▶ Collected data:

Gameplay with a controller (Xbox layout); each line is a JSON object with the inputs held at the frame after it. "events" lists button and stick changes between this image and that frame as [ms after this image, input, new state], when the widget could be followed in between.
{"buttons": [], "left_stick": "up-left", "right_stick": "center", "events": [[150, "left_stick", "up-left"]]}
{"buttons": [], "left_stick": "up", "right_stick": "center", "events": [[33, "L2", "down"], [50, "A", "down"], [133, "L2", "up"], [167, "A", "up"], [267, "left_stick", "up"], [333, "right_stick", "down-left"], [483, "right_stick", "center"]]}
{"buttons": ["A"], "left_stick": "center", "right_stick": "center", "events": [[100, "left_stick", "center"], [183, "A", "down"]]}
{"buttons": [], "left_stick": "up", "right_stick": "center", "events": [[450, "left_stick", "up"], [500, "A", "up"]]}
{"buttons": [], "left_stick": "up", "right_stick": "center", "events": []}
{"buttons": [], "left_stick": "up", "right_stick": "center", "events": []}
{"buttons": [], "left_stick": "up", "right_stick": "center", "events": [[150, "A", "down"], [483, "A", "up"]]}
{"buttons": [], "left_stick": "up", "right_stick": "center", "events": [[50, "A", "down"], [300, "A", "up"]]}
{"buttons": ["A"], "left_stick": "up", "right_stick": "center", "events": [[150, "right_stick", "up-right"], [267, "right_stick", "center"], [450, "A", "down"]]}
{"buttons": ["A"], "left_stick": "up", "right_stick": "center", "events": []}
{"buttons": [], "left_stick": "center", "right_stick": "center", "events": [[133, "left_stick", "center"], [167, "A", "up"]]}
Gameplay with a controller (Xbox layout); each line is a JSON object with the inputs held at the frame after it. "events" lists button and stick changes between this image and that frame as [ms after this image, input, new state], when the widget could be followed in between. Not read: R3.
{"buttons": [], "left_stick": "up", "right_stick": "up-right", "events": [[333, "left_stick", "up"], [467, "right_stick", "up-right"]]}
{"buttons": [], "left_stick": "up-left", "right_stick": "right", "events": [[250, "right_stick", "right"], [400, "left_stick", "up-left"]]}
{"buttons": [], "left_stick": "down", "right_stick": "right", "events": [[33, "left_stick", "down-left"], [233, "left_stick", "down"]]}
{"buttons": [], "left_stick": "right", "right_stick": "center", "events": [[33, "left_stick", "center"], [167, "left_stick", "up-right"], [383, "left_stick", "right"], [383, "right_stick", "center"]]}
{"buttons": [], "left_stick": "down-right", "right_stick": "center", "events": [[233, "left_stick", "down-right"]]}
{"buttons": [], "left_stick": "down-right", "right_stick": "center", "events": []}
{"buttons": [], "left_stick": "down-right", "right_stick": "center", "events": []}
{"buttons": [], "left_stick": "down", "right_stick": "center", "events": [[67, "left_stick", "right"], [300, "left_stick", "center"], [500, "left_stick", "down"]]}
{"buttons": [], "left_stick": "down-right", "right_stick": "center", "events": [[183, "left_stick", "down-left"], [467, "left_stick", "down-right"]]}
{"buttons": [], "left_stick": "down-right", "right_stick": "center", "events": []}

▶ Instructions to follow: Retype the records above in full, exactly as they appear.

▶ Reply to the task:
Gameplay with a controller (Xbox layout); each line is a JSON object with the inputs held at the frame after it. "events" lists button and stick changes between this image and that frame as [ms after this image, input, new state], when the widget could be followed in between.
{"buttons": [], "left_stick": "up-left", "right_stick": "center", "events": [[150, "left_stick", "up-left"]]}
{"buttons": [], "left_stick": "up", "right_stick": "center", "events": [[33, "L2", "down"], [50, "A", "down"], [133, "L2", "up"], [167, "A", "up"], [267, "left_stick", "up"], [333, "right_stick", "down-left"], [483, "right_stick", "center"]]}
{"buttons": ["A"], "left_stick": "center", "right_stick": "center", "events": [[100, "left_stick", "center"], [183, "A", "down"]]}
{"buttons": [], "left_stick": "up", "right_stick": "center", "events": [[450, "left_stick", "up"], [500, "A", "up"]]}
{"buttons": [], "left_stick": "up", "right_stick": "center", "events": []}
{"buttons": [], "left_stick": "up", "right_stick": "center", "events": []}
{"buttons": [], "left_stick": "up", "right_stick": "center", "events": [[150, "A", "down"], [483, "A", "up"]]}
{"buttons": [], "left_stick": "up", "right_stick": "center", "events": [[50, "A", "down"], [300, "A", "up"]]}
{"buttons": ["A"], "left_stick": "up", "right_stick": "center", "events": [[150, "right_stick", "up-right"], [267, "right_stick", "center"], [450, "A", "down"]]}
{"buttons": ["A"], "left_stick": "up", "right_stick": "center", "events": []}
{"buttons": [], "left_stick": "center", "right_stick": "center", "events": [[133, "left_stick", "center"], [167, "A", "up"]]}
Gameplay with a controller (Xbox layout); each line is a JSON object with the inputs held at the frame after it. "events" lists button and stick changes between this image and that frame as [ms after this image, input, new state], when the widget could be followed in between. Not read: R3.
{"buttons": [], "left_stick": "up", "right_stick": "up-right", "events": [[333, "left_stick", "up"], [467, "right_stick", "up-right"]]}
{"buttons": [], "left_stick": "up-left", "right_stick": "right", "events": [[250, "right_stick", "right"], [400, "left_stick", "up-left"]]}
{"buttons": [], "left_stick": "down", "right_stick": "right", "events": [[33, "left_stick", "down-left"], [233, "left_stick", "down"]]}
{"buttons": [], "left_stick": "right", "right_stick": "center", "events": [[33, "left_stick", "center"], [167, "left_stick", "up-right"], [383, "left_stick", "right"], [383, "right_stick", "center"]]}
{"buttons": [], "left_stick": "down-right", "right_stick": "center", "events": [[233, "left_stick", "down-right"]]}
{"buttons": [], "left_stick": "down-right", "right_stick": "center", "events": []}
{"buttons": [], "left_stick": "down-right", "right_stick": "center", "events": []}
{"buttons": [], "left_stick": "down", "right_stick": "center", "events": [[67, "left_stick", "right"], [300, "left_stick", "center"], [500, "left_stick", "down"]]}
{"buttons": [], "left_stick": "down-right", "right_stick": "center", "events": [[183, "left_stick", "down-left"], [467, "left_stick", "down-right"]]}
{"buttons": [], "left_stick": "down-right", "right_stick": "center", "events": []}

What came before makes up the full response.